DIRECTIONS
The listing must be reproduced in full, exactly as it stands.

DATA FOR PROCESSING
■ ■ ■ ■

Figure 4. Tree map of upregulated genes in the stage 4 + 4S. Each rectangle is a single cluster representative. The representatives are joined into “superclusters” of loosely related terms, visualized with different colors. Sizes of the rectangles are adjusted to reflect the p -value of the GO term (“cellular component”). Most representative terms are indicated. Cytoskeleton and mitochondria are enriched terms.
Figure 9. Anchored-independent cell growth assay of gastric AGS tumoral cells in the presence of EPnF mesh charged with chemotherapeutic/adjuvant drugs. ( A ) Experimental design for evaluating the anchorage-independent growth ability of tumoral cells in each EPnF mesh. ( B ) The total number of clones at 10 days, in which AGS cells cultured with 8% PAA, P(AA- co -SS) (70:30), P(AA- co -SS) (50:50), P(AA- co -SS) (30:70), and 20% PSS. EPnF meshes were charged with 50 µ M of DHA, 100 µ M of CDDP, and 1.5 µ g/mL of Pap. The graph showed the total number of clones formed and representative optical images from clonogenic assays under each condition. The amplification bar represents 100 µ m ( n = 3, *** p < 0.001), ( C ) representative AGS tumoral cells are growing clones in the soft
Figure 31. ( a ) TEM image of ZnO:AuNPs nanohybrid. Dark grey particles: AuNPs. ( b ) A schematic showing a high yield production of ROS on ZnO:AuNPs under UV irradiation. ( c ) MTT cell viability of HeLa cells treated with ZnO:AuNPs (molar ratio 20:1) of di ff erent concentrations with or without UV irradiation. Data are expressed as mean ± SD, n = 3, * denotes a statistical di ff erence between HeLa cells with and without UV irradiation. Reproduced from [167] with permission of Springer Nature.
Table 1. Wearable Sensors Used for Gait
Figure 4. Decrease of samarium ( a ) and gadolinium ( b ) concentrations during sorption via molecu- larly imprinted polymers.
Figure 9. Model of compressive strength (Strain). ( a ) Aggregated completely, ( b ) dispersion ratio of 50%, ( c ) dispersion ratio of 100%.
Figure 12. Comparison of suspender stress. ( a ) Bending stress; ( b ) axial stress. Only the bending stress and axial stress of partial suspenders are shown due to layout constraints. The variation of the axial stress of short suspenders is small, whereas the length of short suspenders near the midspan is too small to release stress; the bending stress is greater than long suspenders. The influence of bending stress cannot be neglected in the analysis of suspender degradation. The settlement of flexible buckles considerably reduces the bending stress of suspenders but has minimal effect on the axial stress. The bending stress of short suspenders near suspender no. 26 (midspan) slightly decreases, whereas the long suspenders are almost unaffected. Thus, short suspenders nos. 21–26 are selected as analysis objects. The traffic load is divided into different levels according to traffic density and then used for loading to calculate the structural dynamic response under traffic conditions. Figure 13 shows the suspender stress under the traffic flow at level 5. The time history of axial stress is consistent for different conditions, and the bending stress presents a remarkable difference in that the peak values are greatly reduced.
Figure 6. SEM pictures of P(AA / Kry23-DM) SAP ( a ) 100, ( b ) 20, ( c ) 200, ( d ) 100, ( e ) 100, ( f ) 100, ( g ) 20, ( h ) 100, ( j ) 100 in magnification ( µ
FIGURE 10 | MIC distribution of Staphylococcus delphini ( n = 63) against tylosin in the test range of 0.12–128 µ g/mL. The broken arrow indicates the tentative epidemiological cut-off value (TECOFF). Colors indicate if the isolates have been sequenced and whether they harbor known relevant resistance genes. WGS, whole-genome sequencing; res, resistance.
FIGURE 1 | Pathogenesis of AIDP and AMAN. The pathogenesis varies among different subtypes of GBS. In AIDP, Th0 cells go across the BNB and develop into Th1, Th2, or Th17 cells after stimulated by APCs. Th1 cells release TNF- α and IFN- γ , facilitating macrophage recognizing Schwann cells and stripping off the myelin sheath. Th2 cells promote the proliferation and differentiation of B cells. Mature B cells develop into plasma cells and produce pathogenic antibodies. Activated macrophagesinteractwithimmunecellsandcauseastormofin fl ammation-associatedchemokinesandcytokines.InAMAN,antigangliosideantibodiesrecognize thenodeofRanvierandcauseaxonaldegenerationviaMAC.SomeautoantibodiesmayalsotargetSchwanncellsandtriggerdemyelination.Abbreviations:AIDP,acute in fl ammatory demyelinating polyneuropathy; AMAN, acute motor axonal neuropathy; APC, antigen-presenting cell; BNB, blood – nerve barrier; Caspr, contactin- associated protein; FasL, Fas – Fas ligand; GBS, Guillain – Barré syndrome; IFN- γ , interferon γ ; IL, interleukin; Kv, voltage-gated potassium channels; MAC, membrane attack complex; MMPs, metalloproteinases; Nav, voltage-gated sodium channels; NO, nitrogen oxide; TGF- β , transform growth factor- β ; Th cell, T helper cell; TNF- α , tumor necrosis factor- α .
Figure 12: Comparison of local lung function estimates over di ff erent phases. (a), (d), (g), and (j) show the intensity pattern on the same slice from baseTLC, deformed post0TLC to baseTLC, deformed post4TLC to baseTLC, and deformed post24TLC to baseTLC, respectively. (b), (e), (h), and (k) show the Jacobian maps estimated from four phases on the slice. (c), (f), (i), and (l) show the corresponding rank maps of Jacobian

■ ■ ■ ■

WRITTEN ANSWER
Figure 4. Tree map of upregulated genes in the stage 4 + 4S. Each rectangle is a single cluster representative. The representatives are joined into “superclusters” of loosely related terms, visualized with different colors. Sizes of the rectangles are adjusted to reflect the p -value of the GO term (“cellular component”). Most representative terms are indicated. Cytoskeleton and mitochondria are enriched terms.
Figure 9. Anchored-independent cell growth assay of gastric AGS tumoral cells in the presence of EPnF mesh charged with chemotherapeutic/adjuvant drugs. ( A ) Experimental design for evaluating the anchorage-independent growth ability of tumoral cells in each EPnF mesh. ( B ) The total number of clones at 10 days, in which AGS cells cultured with 8% PAA, P(AA- co -SS) (70:30), P(AA- co -SS) (50:50), P(AA- co -SS) (30:70), and 20% PSS. EPnF meshes were charged with 50 µ M of DHA, 100 µ M of CDDP, and 1.5 µ g/mL of Pap. The graph showed the total number of clones formed and representative optical images from clonogenic assays under each condition. The amplification bar represents 100 µ m ( n = 3, *** p < 0.001), ( C ) representative AGS tumoral cells are growing clones in the soft
Figure 31. ( a ) TEM image of ZnO:AuNPs nanohybrid. Dark grey particles: AuNPs. ( b ) A schematic showing a high yield production of ROS on ZnO:AuNPs under UV irradiation. ( c ) MTT cell viability of HeLa cells treated with ZnO:AuNPs (molar ratio 20:1) of di ff erent concentrations with or without UV irradiation. Data are expressed as mean ± SD, n = 3, * denotes a statistical di ff erence between HeLa cells with and without UV irradiation. Reproduced from [167] with permission of Springer Nature.
Table 1. Wearable Sensors Used for Gait
Figure 4. Decrease of samarium ( a ) and gadolinium ( b ) concentrations during sorption via molecu- larly imprinted polymers.
Figure 9. Model of compressive strength (Strain). ( a ) Aggregated completely, ( b ) dispersion ratio of 50%, ( c ) dispersion ratio of 100%.
Figure 12. Comparison of suspender stress. ( a ) Bending stress; ( b ) axial stress. Only the bending stress and axial stress of partial suspenders are shown due to layout constraints. The variation of the axial stress of short suspenders is small, whereas the length of short suspenders near the midspan is too small to release stress; the bending stress is greater than long suspenders. The influence of bending stress cannot be neglected in the analysis of suspender degradation. The settlement of flexible buckles considerably reduces the bending stress of suspenders but has minimal effect on the axial stress. The bending stress of short suspenders near suspender no. 26 (midspan) slightly decreases, whereas the long suspenders are almost unaffected. Thus, short suspenders nos. 21–26 are selected as analysis objects. The traffic load is divided into different levels according to traffic density and then used for loading to calculate the structural dynamic response under traffic conditions. Figure 13 shows the suspender stress under the traffic flow at level 5. The time history of axial stress is consistent for different conditions, and the bending stress presents a remarkable difference in that the peak values are greatly reduced.
Figure 6. SEM pictures of P(AA / Kry23-DM) SAP ( a ) 100, ( b ) 20, ( c ) 200, ( d ) 100, ( e ) 100, ( f ) 100, ( g ) 20, ( h ) 100, ( j ) 100 in magnification ( µ
FIGURE 10 | MIC distribution of Staphylococcus delphini ( n = 63) against tylosin in the test range of 0.12–128 µ g/mL. The broken arrow indicates the tentative epidemiological cut-off value (TECOFF). Colors indicate if the isolates have been sequenced and whether they harbor known relevant resistance genes. WGS, whole-genome sequencing; res, resistance.
FIGURE 1 | Pathogenesis of AIDP and AMAN. The pathogenesis varies among different subtypes of GBS. In AIDP, Th0 cells go across the BNB and develop into Th1, Th2, or Th17 cells after stimulated by APCs. Th1 cells release TNF- α and IFN- γ , facilitating macrophage recognizing Schwann cells and stripping off the myelin sheath. Th2 cells promote the proliferation and differentiation of B cells. Mature B cells develop into plasma cells and produce pathogenic antibodies. Activated macrophagesinteractwithimmunecellsandcauseastormofin fl ammation-associatedchemokinesandcytokines.InAMAN,antigangliosideantibodiesrecognize thenodeofRanvierandcauseaxonaldegenerationviaMAC.SomeautoantibodiesmayalsotargetSchwanncellsandtriggerdemyelination.Abbreviations:AIDP,acute in fl ammatory demyelinating polyneuropathy; AMAN, acute motor axonal neuropathy; APC, antigen-presenting cell; BNB, blood – nerve barrier; Caspr, contactin- associated protein; FasL, Fas – Fas ligand; GBS, Guillain – Barré syndrome; IFN- γ , interferon γ ; IL, interleukin; Kv, voltage-gated potassium channels; MAC, membrane attack complex; MMPs, metalloproteinases; Nav, voltage-gated sodium channels; NO, nitrogen oxide; TGF- β , transform growth factor- β ; Th cell, T helper cell; TNF- α , tumor necrosis factor- α .
Figure 12: Comparison of local lung function estimates over di ff erent phases. (a), (d), (g), and (j) show the intensity pattern on the same slice from baseTLC, deformed post0TLC to baseTLC, deformed post4TLC to baseTLC, and deformed post24TLC to baseTLC, respectively. (b), (e), (h), and (k) show the Jacobian maps estimated from four phases on the slice. (c), (f), (i), and (l) show the corresponding rank maps of Jacobian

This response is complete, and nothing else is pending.